_Your objective_:
Can you print the material below from the line with "sub-region: Mohammedia" to the line with "region: Goias", including both of those lines and leaving the pictures out?

_Data lines_:

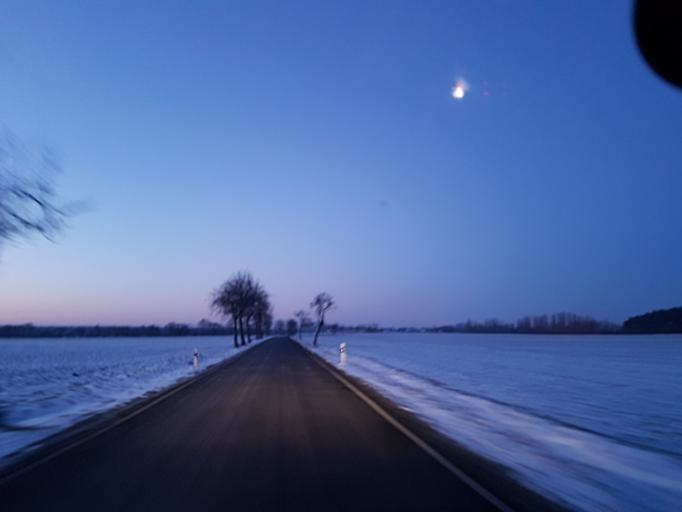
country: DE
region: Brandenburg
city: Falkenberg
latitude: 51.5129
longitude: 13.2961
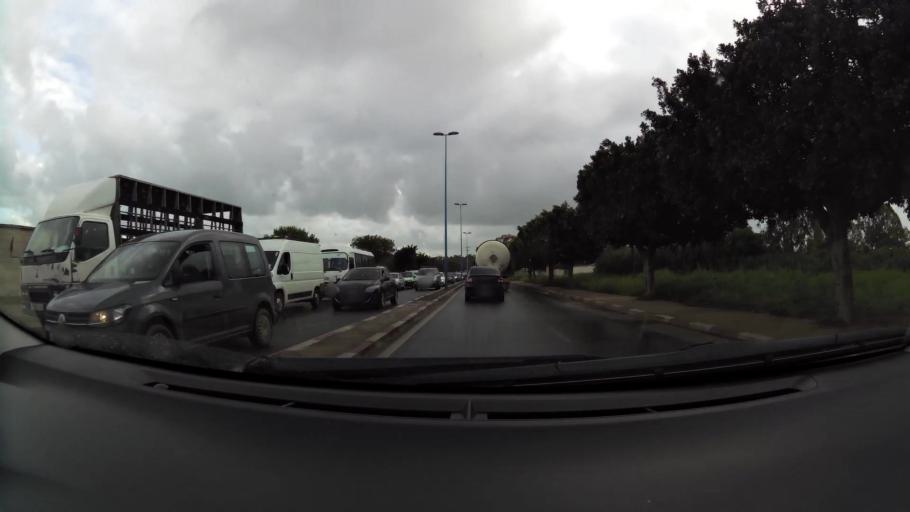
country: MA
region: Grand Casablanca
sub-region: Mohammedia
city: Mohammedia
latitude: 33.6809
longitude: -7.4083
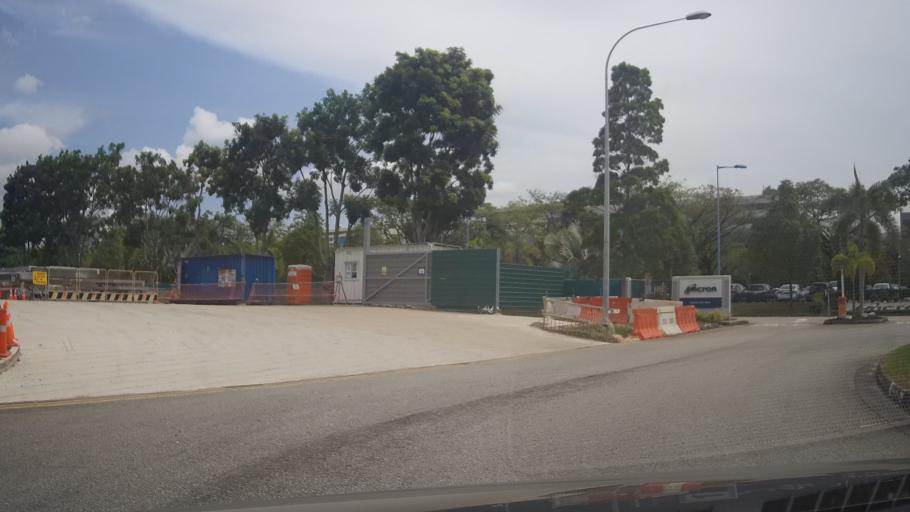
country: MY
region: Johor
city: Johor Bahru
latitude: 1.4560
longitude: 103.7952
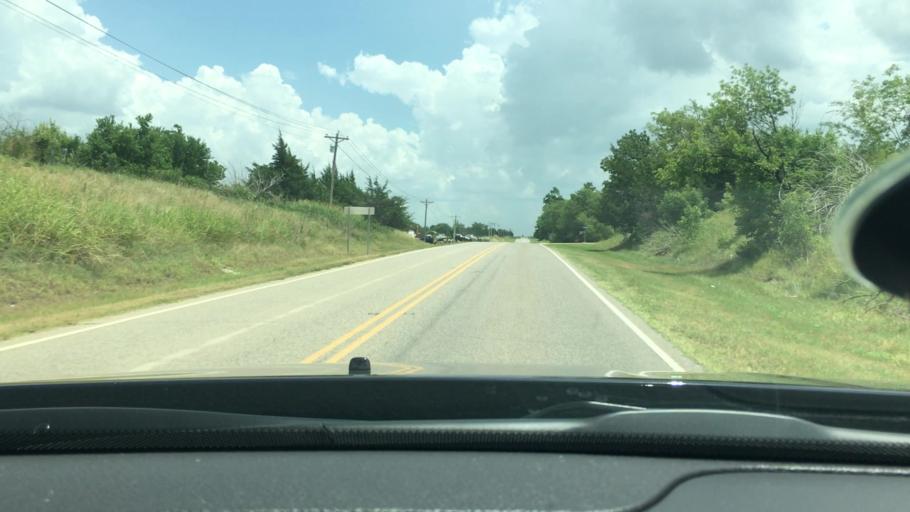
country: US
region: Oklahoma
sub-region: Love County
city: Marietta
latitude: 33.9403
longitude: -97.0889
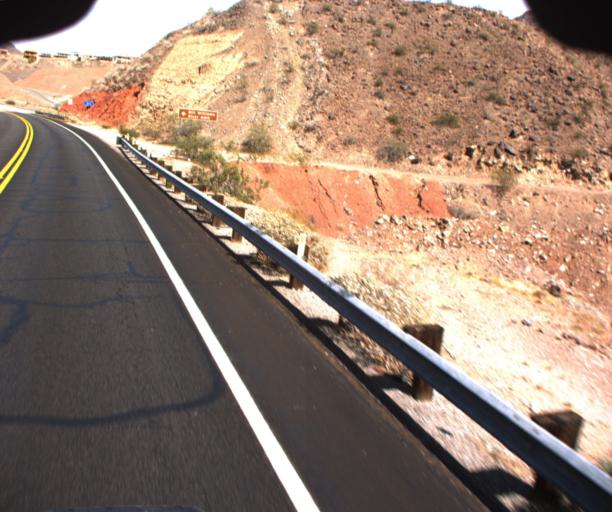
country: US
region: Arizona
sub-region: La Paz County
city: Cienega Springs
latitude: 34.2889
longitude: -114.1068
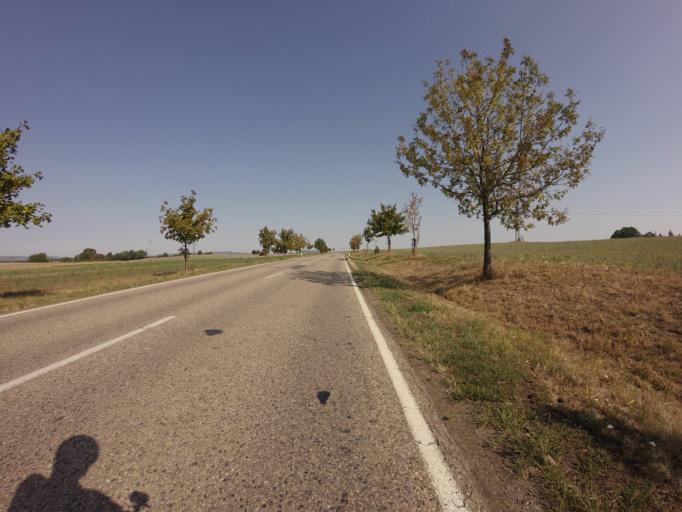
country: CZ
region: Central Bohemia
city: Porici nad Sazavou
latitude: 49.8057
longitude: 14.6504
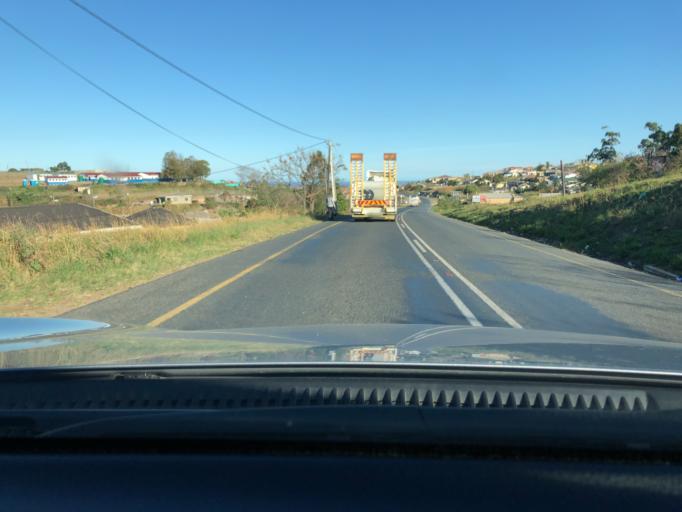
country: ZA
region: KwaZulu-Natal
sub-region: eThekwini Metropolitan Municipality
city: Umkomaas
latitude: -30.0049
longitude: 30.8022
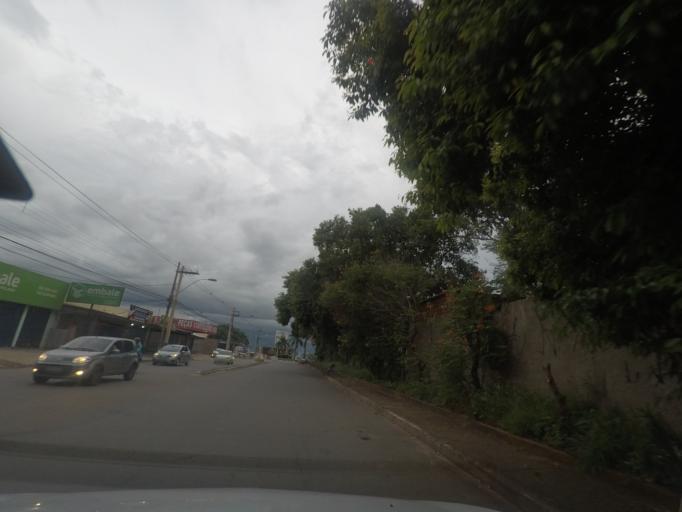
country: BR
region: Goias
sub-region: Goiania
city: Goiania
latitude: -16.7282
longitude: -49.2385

==

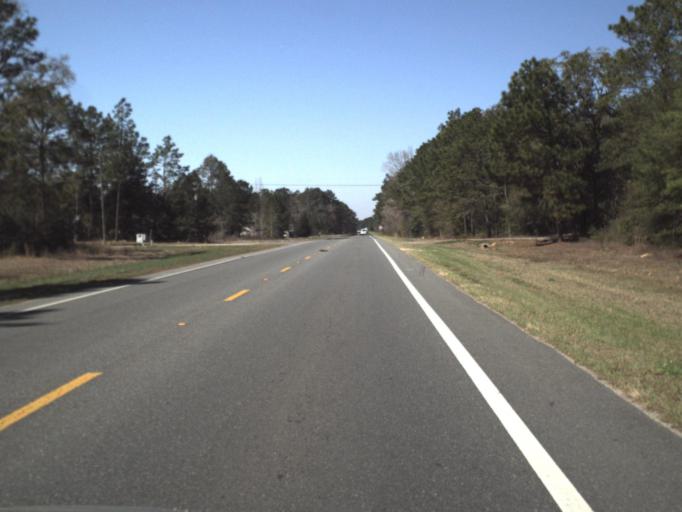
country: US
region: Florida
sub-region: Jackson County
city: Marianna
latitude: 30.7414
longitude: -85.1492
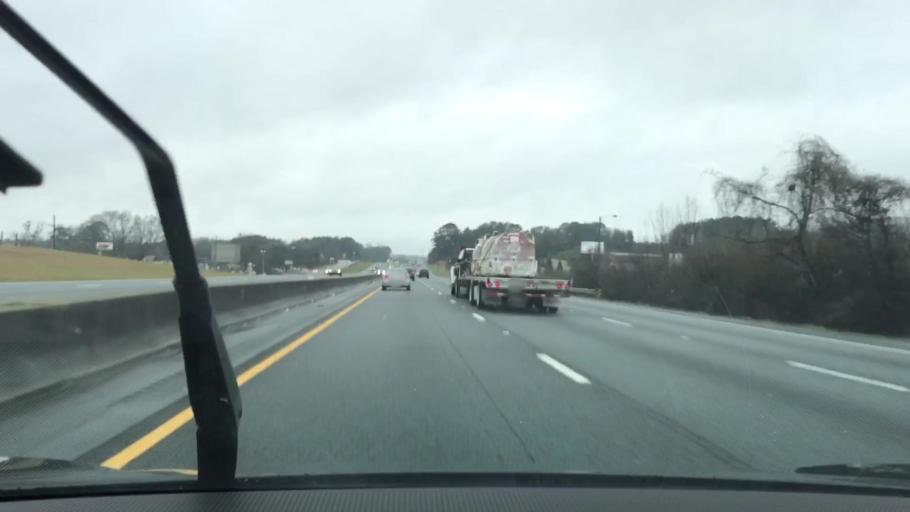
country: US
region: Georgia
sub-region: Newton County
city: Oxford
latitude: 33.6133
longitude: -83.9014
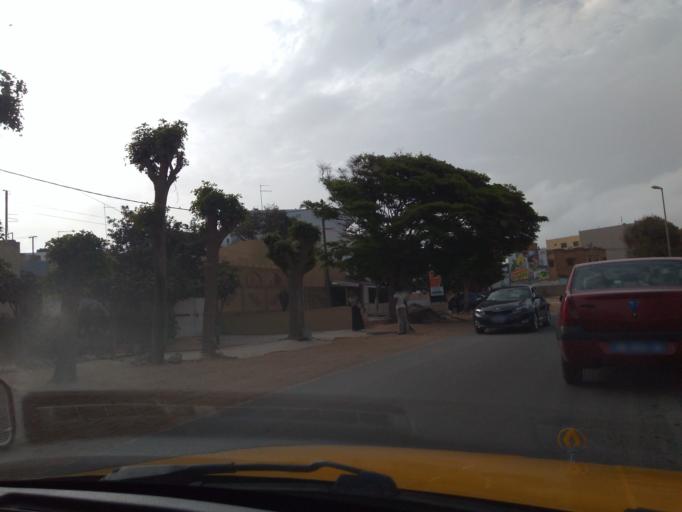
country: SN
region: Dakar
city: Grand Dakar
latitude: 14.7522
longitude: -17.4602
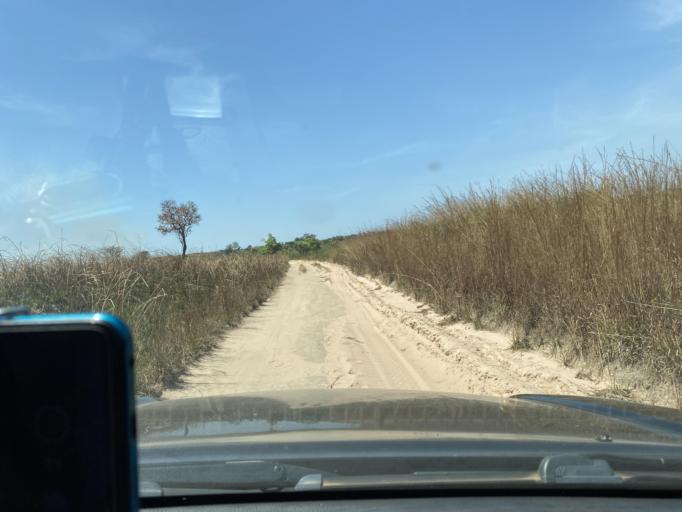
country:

---

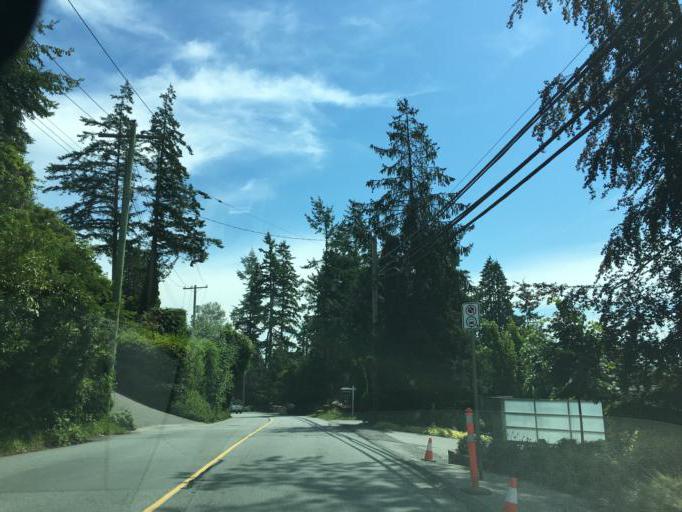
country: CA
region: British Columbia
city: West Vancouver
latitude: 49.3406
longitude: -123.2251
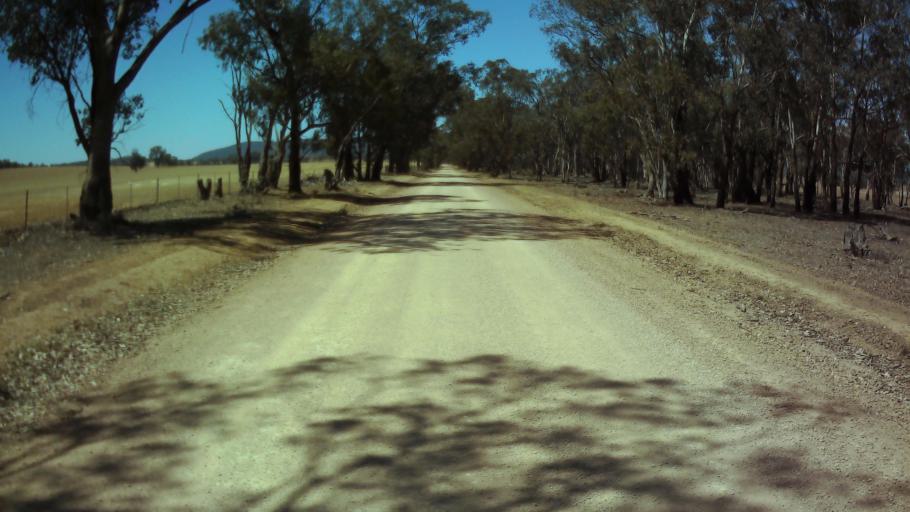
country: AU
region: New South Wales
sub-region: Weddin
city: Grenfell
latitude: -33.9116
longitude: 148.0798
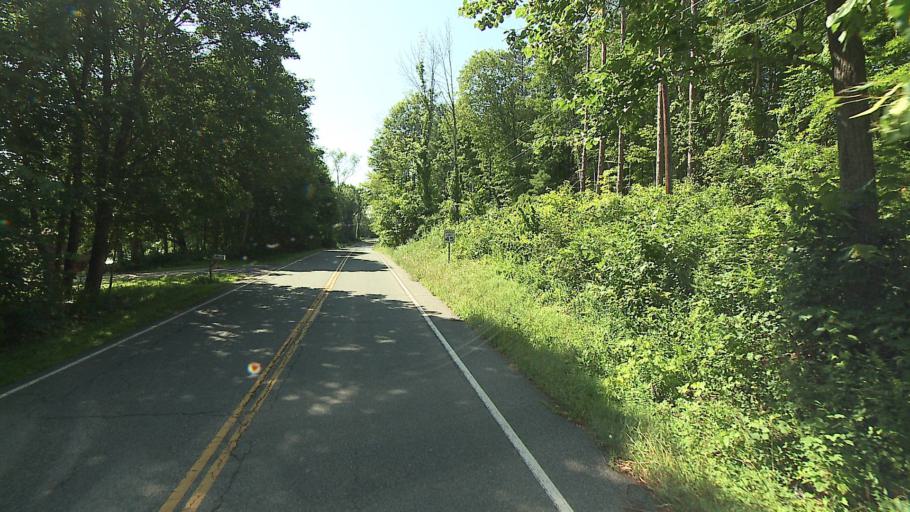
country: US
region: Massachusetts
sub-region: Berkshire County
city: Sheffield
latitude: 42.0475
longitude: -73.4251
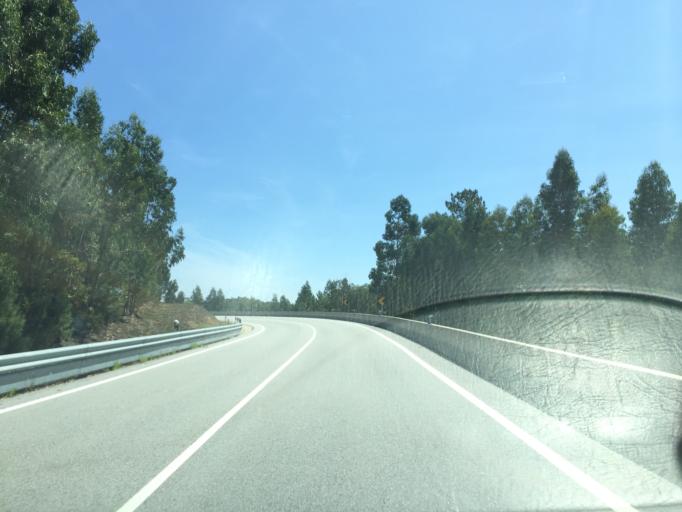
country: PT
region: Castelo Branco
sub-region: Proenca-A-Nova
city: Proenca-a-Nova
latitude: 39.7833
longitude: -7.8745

_Answer to this task_:
sub-region: Mohammedia
city: Mohammedia
latitude: 33.6809
longitude: -7.4083
country: MY
region: Johor
city: Johor Bahru
latitude: 1.4560
longitude: 103.7952
country: US
region: Oklahoma
sub-region: Love County
city: Marietta
latitude: 33.9403
longitude: -97.0889
country: US
region: Arizona
sub-region: La Paz County
city: Cienega Springs
latitude: 34.2889
longitude: -114.1068
country: CZ
region: Central Bohemia
city: Porici nad Sazavou
latitude: 49.8057
longitude: 14.6504
country: ZA
region: KwaZulu-Natal
sub-region: eThekwini Metropolitan Municipality
city: Umkomaas
latitude: -30.0049
longitude: 30.8022
country: BR
region: Goias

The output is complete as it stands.